Manitoba's budget cited as 'aspiration without action' by credit rating agency

Moody’s Investors Services and DBRS both cautioned against a lengthy return to balance and increased borrowing costs. However, DBRS went one step further and slammed the budget, calling it “aspiration without action.”

Other credit rating agency applauds steps taken to reduce deficit

Premier Brian Pallister and his Finance Minister Cameron Friesen called the budget a 'balanced approach.' (CBC)

Two international bond rating agencies released comment Wednesday on the Progressive Conservatives' second budget and it is fair to say the reviews are mixed.

Moody's Investors Services and DBRS both cautioned against a lengthy return to balance and increased borrowing costs. However, DBRS went one step further and slammed the budget, calling it "aspiration without action."

"The budget does not make drastic changes but rather points to a slow return to balance founded on the assumption that the government can constrain spending growth to less than revenue growth," said DBRS in a release issued Wednesday.

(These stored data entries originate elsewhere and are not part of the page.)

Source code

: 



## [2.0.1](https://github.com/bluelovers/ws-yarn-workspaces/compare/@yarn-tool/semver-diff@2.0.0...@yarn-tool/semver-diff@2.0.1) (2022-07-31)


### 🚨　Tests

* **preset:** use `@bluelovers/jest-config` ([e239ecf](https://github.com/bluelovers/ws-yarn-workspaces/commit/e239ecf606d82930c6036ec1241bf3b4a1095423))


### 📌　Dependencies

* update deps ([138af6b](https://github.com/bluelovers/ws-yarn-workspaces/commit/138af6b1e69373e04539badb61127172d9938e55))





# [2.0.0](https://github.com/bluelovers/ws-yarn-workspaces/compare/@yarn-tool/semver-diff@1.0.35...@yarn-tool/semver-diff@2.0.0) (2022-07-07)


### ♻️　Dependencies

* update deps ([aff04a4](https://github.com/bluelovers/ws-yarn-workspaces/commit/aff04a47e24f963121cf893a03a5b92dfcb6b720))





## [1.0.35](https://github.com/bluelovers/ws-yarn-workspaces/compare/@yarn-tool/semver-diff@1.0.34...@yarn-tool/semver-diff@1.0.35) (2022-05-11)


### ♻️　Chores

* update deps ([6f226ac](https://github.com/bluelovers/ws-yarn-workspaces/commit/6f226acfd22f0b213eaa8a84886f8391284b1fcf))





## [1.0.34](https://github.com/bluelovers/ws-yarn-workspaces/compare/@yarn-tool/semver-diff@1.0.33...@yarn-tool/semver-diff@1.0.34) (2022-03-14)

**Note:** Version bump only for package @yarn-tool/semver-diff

The agency said the budget released Tuesday lacked the follow through set up by the Tories over the past few months. Instead, it offered a similar cautious approach seen in the 2016 budget, it noted.

"In the months leading up to the budget, government messaging suggested that more aggressive measures might be forthcoming, but these were largely absent from Tuesday's budget," it stated.

"The budget did not include any substantive revenue measures, nor did it include any significant reductions in program spending."

It noted government plans to review program spending appeared to have limited impact on the budget.

Tuesday's budget forecasts a $840 million summary deficit this fiscal year, down $32 million from the previous year. The Tories plan to reduce that figure to $549 million by 2019-20.

Premier Brian Pallister said on Tuesday the budget represented a balanced approach and his government wasn't elected to make deep cuts. 

 "That wasn't the solution we chose and it wasn't the solution we ran on," he said. "What we did today was balance the importance of getting to balance with the need to protect the services Manitobans count on."

Moody's welcomes plan to chip away at deficit

Moody's, which slammed the Progressive Conservatives' maiden budget in 2016, has given its second try a partial thumbs up.

Moody's Investors Service applauded the government's plan to "chip away" at the deficit over the next three years. However, it cautioned that the province's debt accumulation continues to rise, pointing out that debt servicing costs will rise to nearly $1 billion in 2017-18, a figure which eats up six per cent of the government's revenue. 

"The 2017 Budget presents a multi-year forecast which is a welcome adjustment from last year's single year outlook, given the province's lengthy expectation of returning to balance over two government mandates," said Adam Hardi, Moody's assistant vice president in a release issued Wednesday.

"The incremental improvements year-over-year are modest and will require tight expenditure controls to contain the increase in debt. The prolonged deficits and the province's capital spending requirements will keep the debt burden elevated which will remain a source of credit pressure for Manitoba."

Tuesday's budget forecasts a $840 million summary deficit this fiscal year. The Tories plan to reduce that figure to $549 million by 2019-20.

Moody's release on Wednesday presents a far more optimistic tone from the credit rating agency than seen in previous years. When the Tories released their first budget just over a month after being elected, Moody's slammed the new government for its eight-year plan to return to balance and deficit forecast of $1 billion.

Its headline in 2016 was, "Manitoba's 2016/17 Budget Offers Weak Fiscal Outlook."

In contrast, Wednesday's release was titled, "Manitoba's 2017 Budget Presents Cautious Recovery Plan."

The former NDP government's last budget, released in 2015, was panned by the agency, saying, "Manitoba's budget shows reduced willingness to return to balance."

A month later, Moody's downgraded Manitoba's credit rating to Aa2 from Aa1. DBRS has not downgraded the province's credit rating.

Moody's noted in Wednesday's release that Manitoba continues to show strong signs of growth in GDP, bolstered by low unemployment rates.

"The budget forecasts real GDP growth rates of 2 per cent in both 2017 and 2018, fuelled by manufacturing and retail sales growth, steady U.S. demand and continued weakness in the Canadian dollar which favourably impacts exports. Manitoba's unemployment rate, forecasted to average 6 per cent over the next two years, will remain one of the lowest among provincial peers," read the conclusion of the release.